*How to complete this task*
Please restate the following records word for word.

Source data section start

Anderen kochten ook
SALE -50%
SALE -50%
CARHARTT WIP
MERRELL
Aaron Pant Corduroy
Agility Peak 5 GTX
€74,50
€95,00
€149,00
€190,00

Source data section end

*Your response*
Anderen kochten ook
SALE -50%
SALE -50%
CARHARTT WIP
MERRELL
Aaron Pant Corduroy
Agility Peak 5 GTX
€74,50
€95,00
€149,00
€190,00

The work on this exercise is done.